Ende April kommt unweigerlich der Tag des Abschieds: Die letzten beiden Äpfel der Sorte Boskoop, geerntet vor sechs Monaten im Garten der Nachbarn, kommen auf den Esstisch. Ich habe schon einige Zeit geahnt, dass dieser Tag kommen wird, denn die Obstbäume sind schon samt und sonders in die Blüte gegangen und der Rhabarber bald reif - das neue Erntejahr im Hausgarten beginnt und der Kreislauf schließt sich. Auch wenn die beiden keine Schönheiten mehr sind, haben sie viele innere Vorzüge:
1. Die CO2-Bilanz dieser Äpfel ist eindeutig negativ, denn das Lagern geschah in einer lange nicht mehr genutzten Lager-Einrichtung im Garten. Die Großelterngeneration wusste und nutzte das noch.
2. Die Äpfel sind ohne Pestizide gewachsen und haben keine einzige Biene auf dem Gewissen. Stattdessen haben sie eine Generation von Bestäuberinnen ernährt.
3. Die Kerngehäuse wandern nach dem Essen – gemeinsam mit den Äpfeln, die das Lagern nicht geschafft haben, auf den Kompost und werden wieder zu Erde, die - verrottet und unter den Bäumen
ausgebracht - neue Äpfel hervorbringt.
Wann ist dieses einfache und kostengünstige Wissen euch Menschen verloren gegangen? Diese zwei Äpfel sind ein Symbol für die fortschreitende Entfremdung von der natürlichen Umwelt. Statt Dinge, die natürlich wachsen, zu bewahren, zu lagern und sich von ihnen zu ernähren, baut der moderne Mensch unkontrolliert Ressourcen ab und sorgt nicht für eine Regeneration. Und warum? Weil es zu einfach ist: Wer muss sich schon damit auseinandersetzen, wie man einen Apfel richtig lagert, wenn man rund um die Uhr immer Äpfel aus der ganzen Welt so viel einfacher erhält? Die Krux an der Sache ist, dass mensch die Kosten dieser Bequemlichkeit, welche durch die langen Lieferketten und Transportwege entstehen, nicht mitbezahlen und sie somit auf unser gemeinsames Ökosystem umlagern. Dass die Ressourcen jedoch endlich sind und es langfristig sehr teuer werden wird, die reversiblen Schäden zu „reparieren“ und die irreversiblen auszugleichen, vergisst man da schnell. Dabei ginge es auch einfacher, wie diese Äpfel zeigen: regional, ressourcenschonend, unverändert, pestizidfrei, energiefrei.

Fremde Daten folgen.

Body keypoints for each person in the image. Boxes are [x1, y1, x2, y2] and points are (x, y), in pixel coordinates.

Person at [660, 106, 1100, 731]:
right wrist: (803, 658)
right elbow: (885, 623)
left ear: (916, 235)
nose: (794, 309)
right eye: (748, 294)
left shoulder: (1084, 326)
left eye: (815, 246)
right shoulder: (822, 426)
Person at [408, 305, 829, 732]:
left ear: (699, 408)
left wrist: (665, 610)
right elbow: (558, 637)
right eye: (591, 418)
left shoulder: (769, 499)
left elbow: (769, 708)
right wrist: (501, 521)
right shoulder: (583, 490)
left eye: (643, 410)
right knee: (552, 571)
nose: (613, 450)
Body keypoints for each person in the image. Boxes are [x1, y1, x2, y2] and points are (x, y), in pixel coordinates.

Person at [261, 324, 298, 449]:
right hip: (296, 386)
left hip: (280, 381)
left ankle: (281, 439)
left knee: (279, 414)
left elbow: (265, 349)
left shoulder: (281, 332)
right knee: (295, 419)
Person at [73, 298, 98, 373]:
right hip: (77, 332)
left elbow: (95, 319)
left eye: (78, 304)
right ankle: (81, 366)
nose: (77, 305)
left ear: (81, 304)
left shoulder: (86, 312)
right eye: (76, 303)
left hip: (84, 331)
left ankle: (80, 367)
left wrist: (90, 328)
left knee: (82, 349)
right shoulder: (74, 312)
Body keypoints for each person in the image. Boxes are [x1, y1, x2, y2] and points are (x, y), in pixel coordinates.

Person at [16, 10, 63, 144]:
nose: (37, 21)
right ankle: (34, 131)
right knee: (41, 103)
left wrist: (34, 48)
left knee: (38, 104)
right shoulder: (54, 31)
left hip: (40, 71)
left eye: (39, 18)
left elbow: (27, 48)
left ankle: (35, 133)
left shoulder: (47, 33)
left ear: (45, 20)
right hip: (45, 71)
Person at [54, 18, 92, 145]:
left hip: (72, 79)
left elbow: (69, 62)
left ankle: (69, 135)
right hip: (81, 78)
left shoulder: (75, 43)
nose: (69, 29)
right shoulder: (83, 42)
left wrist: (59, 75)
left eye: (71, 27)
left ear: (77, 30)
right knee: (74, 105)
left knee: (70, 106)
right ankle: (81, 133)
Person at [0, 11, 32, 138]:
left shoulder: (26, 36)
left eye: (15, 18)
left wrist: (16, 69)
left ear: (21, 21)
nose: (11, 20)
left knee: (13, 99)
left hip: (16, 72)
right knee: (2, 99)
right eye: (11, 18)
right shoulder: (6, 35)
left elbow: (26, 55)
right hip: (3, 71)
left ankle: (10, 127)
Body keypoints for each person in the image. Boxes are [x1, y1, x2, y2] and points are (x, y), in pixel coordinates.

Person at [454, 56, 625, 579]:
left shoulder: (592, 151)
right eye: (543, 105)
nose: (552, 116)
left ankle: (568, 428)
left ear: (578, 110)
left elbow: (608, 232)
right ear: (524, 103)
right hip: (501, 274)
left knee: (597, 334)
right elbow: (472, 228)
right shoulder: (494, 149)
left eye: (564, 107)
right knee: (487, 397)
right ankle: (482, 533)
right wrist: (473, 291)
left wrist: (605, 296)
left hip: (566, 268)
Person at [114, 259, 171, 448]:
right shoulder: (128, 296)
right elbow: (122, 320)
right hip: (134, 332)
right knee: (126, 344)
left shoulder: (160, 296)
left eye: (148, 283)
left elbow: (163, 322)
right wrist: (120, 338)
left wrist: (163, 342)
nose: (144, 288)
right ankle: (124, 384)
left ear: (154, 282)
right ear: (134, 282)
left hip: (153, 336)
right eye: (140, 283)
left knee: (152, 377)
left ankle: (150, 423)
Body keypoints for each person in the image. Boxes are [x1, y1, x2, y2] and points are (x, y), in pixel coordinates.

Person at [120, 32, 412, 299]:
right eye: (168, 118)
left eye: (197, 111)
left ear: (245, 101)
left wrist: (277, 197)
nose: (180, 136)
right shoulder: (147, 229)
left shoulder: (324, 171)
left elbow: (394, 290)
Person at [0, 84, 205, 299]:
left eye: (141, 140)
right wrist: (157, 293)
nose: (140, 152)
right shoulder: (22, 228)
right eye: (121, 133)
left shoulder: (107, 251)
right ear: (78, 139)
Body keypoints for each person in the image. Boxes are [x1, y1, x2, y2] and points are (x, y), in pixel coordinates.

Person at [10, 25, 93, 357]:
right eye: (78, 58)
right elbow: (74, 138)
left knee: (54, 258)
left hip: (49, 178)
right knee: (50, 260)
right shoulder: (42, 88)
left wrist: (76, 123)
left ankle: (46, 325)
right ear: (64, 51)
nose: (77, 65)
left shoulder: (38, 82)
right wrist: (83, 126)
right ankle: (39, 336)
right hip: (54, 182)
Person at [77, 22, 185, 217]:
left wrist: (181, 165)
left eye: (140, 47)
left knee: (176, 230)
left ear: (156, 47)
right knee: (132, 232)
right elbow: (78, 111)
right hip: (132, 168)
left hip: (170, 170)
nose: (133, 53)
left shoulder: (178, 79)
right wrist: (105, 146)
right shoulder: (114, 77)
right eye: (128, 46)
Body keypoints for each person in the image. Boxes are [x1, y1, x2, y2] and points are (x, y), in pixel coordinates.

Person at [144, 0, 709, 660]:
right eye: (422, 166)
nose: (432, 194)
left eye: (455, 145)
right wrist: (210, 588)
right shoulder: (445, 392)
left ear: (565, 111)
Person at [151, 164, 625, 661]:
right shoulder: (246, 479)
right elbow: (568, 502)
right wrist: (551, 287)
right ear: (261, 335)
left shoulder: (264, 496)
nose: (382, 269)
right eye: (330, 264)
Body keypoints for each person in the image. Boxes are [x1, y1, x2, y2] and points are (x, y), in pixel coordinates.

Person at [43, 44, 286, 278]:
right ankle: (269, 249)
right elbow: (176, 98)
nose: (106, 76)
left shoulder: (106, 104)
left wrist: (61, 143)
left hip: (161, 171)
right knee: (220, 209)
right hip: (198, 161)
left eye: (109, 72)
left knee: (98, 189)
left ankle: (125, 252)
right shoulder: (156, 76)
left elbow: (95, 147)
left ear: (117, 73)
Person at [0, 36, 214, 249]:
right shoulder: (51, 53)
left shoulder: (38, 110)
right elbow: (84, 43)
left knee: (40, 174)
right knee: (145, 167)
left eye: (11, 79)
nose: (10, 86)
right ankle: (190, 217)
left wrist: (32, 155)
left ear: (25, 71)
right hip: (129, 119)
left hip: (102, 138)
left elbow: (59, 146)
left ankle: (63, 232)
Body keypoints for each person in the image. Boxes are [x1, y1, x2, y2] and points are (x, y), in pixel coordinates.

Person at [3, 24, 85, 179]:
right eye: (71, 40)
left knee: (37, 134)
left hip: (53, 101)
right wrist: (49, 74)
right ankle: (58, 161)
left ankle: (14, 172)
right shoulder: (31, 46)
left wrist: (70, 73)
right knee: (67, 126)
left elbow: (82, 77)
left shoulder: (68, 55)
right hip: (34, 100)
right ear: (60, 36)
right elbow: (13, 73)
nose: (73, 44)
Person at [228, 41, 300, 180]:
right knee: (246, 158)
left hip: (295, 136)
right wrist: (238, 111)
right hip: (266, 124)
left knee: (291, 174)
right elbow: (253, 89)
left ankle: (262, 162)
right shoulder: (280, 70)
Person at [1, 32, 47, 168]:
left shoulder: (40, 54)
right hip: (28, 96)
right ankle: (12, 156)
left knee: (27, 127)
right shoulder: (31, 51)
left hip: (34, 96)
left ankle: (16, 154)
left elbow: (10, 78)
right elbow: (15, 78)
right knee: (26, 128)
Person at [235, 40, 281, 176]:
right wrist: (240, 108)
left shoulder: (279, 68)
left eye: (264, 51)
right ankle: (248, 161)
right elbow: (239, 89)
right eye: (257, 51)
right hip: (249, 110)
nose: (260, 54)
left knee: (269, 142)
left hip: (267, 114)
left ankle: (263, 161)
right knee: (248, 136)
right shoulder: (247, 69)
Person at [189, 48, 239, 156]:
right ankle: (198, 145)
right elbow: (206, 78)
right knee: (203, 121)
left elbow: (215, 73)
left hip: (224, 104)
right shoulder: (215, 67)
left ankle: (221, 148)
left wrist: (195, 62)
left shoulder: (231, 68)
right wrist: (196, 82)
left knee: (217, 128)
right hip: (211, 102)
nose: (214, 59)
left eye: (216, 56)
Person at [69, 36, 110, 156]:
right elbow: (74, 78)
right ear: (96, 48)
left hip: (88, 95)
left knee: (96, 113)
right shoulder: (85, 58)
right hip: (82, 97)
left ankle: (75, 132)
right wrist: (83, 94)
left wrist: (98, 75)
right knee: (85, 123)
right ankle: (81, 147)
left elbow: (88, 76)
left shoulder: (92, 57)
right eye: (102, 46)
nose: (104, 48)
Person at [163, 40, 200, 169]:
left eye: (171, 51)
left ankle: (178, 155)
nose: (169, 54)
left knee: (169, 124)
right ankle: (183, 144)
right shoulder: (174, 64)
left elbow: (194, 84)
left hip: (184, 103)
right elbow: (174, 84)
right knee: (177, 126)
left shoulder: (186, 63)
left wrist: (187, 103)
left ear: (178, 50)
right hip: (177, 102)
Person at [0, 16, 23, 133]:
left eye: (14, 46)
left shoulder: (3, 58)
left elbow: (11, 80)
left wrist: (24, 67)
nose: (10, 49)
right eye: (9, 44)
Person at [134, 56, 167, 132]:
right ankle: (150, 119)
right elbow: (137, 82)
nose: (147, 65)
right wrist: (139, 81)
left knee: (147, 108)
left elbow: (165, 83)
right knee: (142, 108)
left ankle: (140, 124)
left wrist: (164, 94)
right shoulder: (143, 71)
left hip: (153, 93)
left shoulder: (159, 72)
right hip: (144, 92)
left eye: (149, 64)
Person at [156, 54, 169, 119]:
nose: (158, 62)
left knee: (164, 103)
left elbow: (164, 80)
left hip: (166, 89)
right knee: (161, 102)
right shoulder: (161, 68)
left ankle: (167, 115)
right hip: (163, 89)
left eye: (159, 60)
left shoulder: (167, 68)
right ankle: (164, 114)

Und diese unmittelbare Erfahrung, wie Lebensmittel entstehen, schafft eine Verbindung: Man sieht im Frühjahr die Bäume blühen, sieht die Bienen bei der Bestäubung, die Äpfel heranwachsen,
erntet diese im Herbst schließlich und bereitet diese zum Verzehr auf, indem man sie einkocht oder einlagert. Das konnten schon die Großeltern und die
hatten noch kein Internet, das man fragen konnte. Weggeworfen wurde damals übrigens nur, was wirklich kaputt kaputt war. Eine schlechte Stelle wurde weggeschnitten.
Die Veränderung, die unser Ökosystem und darin wir Lebewesen und ihr Menschen jetzt so dringend benötigt, heißt nicht zwingend Fortschritt, sondern vielmehr Rückbesinnung zu einem Leben im Einklang mit der Natur – nicht gegen sie.
Und das beginnt mit dem Apfel.
Denn dieser ist greifbar, an ihm kann man lernen, altes, so wertvolles Wissen wieder zu reaktivieren und das, was die Natur so verschwenderisch produziert, wertzuschätzen. Ab morgen gibt es übrigens Rhabarber, dann folgen die Johannisbeeren und die Erdbeeren!